**Aim of the exercise**: Your reply should repeat all records verbatim and contain no images.

**Task input**:
__________________________________________________
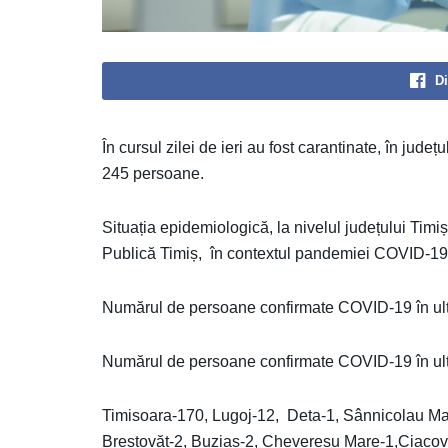
Di
În cursul zilei de ieri au fost carantinate, în jude
245 persoane.
Situația epidemiologică, la nivelul județului Timi
Publică Timiș, în contextul pandemiei COVID-19, 
Numărul de persoane confirmate COVID-19 în ult
Numărul de persoane confirmate COVID-19 în ultim
Timisoara-170, Lugoj-12, Deta-1, Sânnicolau Mar
Brestovăt-2, Buzias-2, Chevereșu Mare-1,Ciacov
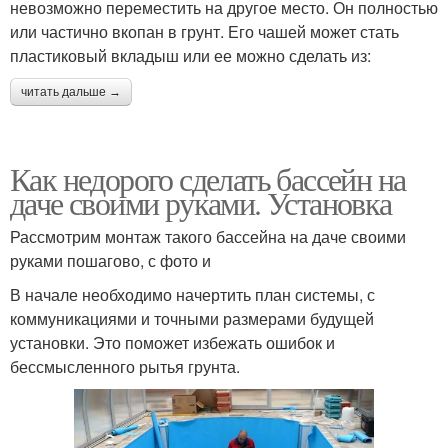
невозможно переместить на другое место. Он полностью
или частично вкопан в грунт. Его чашей может стать
пластиковый вкладыш или ее можно сделать из:
читать дальше →
Как недорого сделать бассейн на
даче своими руками. Установка
Рассмотрим монтаж такого бассейна на даче своими
руками пошагово, с фото и
В начале необходимо начертить план системы, с
коммуникациями и точными размерами будущей
установки. Это поможет избежать ошибок и
бессмысленного рытья грунта.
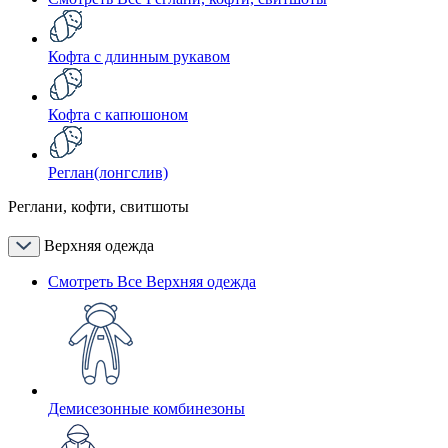
Кофта с длинным рукавом
Кофта с капюшоном
Реглан(лонгслив)
Реглани, кофти, свитшоты
Верхняя одежда
Смотреть Все Верхняя одежда
Демисезонные комбинезоны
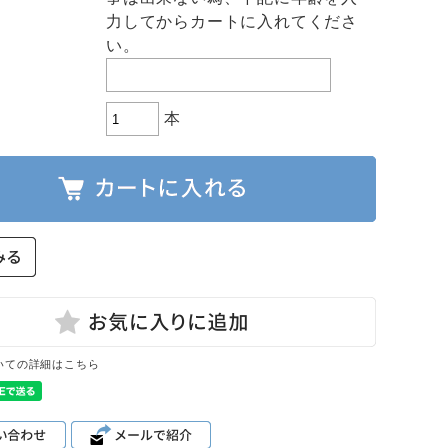
力してからカートに入れてくださ
い。
本
いての詳細はこちら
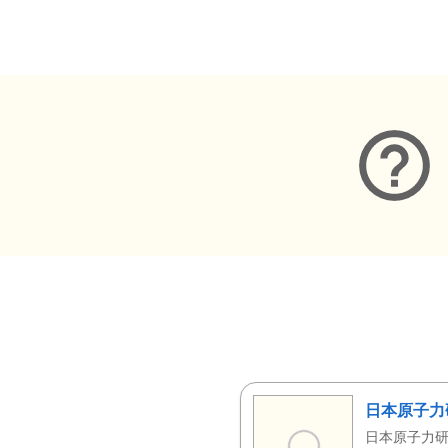
メタデータ
日本原子力
日本原子力研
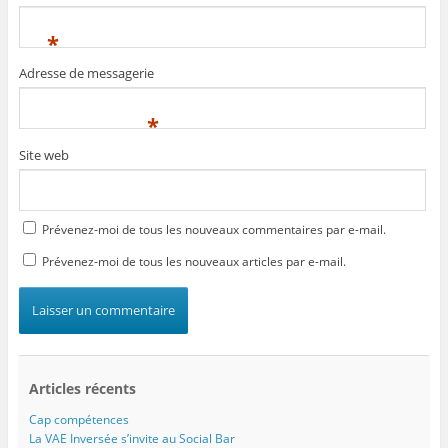
*
Adresse de messagerie
*
Site web
Prévenez-moi de tous les nouveaux commentaires par e-mail.
Prévenez-moi de tous les nouveaux articles par e-mail.
Articles récents
Cap compétences
La VAE Inversée s’invite au Social Bar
__________________________________________________
**Task answer**:
Di
În cursul zilei de ieri au fost carantinate, în jude
245 persoane.
Situația epidemiologică, la nivelul județului Timi
Publică Timiș, în contextul pandemiei COVID-19, 
Numărul de persoane confirmate COVID-19 în ult
Numărul de persoane confirmate COVID-19 în ultim
Timisoara-170, Lugoj-12, Deta-1, Sânnicolau Mar
Brestovăt-2, Buzias-2, Chevereșu Mare-1,Ciacov
невозможно переместить на другое место. Он полностью
или частично вкопан в грунт. Его чашей может стать
пластиковый вкладыш или ее можно сделать из:
читать дальше →
Как недорого сделать бассейн на
даче своими руками. Установка
Рассмотрим монтаж такого бассейна на даче своими
руками пошагово, с фото и
В начале необходимо начертить план системы, с
коммуникациями и точными размерами будущей
установки. Это поможет избежать ошибок и
бессмысленного рытья грунта.
Кофта с длинным рукавом
Кофта с капюшоном
Реглан(лонгслив)
Реглани, кофти, свитшоты
Верхняя одежда
Смотреть Все Верхняя одежда
Демисезонные комбинезоны
力してからカートに入れてくださ
い。
本
いての詳細はこちら
メタデータ
日本原子力
日本原子力研
*
Adresse de messagerie
*
Site web
Prévenez-moi de tous les nouveaux commentaires par e-mail.
Prévenez-moi de tous les nouveaux articles par e-mail.
Articles récents
Cap compétences
La VAE Inversée s’invite au Social Bar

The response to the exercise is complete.